● **Exercise material**:

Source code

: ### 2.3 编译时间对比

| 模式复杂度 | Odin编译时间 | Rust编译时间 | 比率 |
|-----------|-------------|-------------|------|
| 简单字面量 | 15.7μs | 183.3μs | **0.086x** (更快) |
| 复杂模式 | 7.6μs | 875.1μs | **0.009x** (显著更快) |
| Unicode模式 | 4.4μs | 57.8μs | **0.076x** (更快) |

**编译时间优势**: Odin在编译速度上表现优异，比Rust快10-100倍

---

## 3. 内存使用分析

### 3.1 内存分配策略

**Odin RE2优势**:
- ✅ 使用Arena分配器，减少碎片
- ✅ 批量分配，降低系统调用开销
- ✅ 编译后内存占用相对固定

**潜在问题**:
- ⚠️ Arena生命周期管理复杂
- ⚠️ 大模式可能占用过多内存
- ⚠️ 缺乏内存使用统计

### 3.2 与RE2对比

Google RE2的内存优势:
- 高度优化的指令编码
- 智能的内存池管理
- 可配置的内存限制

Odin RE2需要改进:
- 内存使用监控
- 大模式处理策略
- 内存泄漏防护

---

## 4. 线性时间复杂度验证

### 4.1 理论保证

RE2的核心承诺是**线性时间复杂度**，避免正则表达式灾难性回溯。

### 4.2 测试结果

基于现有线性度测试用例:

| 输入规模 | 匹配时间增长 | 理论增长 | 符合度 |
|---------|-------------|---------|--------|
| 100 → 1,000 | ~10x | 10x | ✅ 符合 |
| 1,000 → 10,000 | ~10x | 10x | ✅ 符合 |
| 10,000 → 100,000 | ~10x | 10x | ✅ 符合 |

● **Instructions to follow**:
Can you reproduce every line of the material above without changing anything?

● **Written response**:
Source code

: ### 2.3 编译时间对比

| 模式复杂度 | Odin编译时间 | Rust编译时间 | 比率 |
|-----------|-------------|-------------|------|
| 简单字面量 | 15.7μs | 183.3μs | **0.086x** (更快) |
| 复杂模式 | 7.6μs | 875.1μs | **0.009x** (显著更快) |
| Unicode模式 | 4.4μs | 57.8μs | **0.076x** (更快) |

**编译时间优势**: Odin在编译速度上表现优异，比Rust快10-100倍

---

## 3. 内存使用分析

### 3.1 内存分配策略

**Odin RE2优势**:
- ✅ 使用Arena分配器，减少碎片
- ✅ 批量分配，降低系统调用开销
- ✅ 编译后内存占用相对固定

**潜在问题**:
- ⚠️ Arena生命周期管理复杂
- ⚠️ 大模式可能占用过多内存
- ⚠️ 缺乏内存使用统计

### 3.2 与RE2对比

Google RE2的内存优势:
- 高度优化的指令编码
- 智能的内存池管理
- 可配置的内存限制

Odin RE2需要改进:
- 内存使用监控
- 大模式处理策略
- 内存泄漏防护

---

## 4. 线性时间复杂度验证

### 4.1 理论保证

RE2的核心承诺是**线性时间复杂度**，避免正则表达式灾难性回溯。

### 4.2 测试结果

基于现有线性度测试用例:

| 输入规模 | 匹配时间增长 | 理论增长 | 符合度 |
|---------|-------------|---------|--------|
| 100 → 1,000 | ~10x | 10x | ✅ 符合 |
| 1,000 → 10,000 | ~10x | 10x | ✅ 符合 |
| 10,000 → 100,000 | ~10x | 10x | ✅ 符合 |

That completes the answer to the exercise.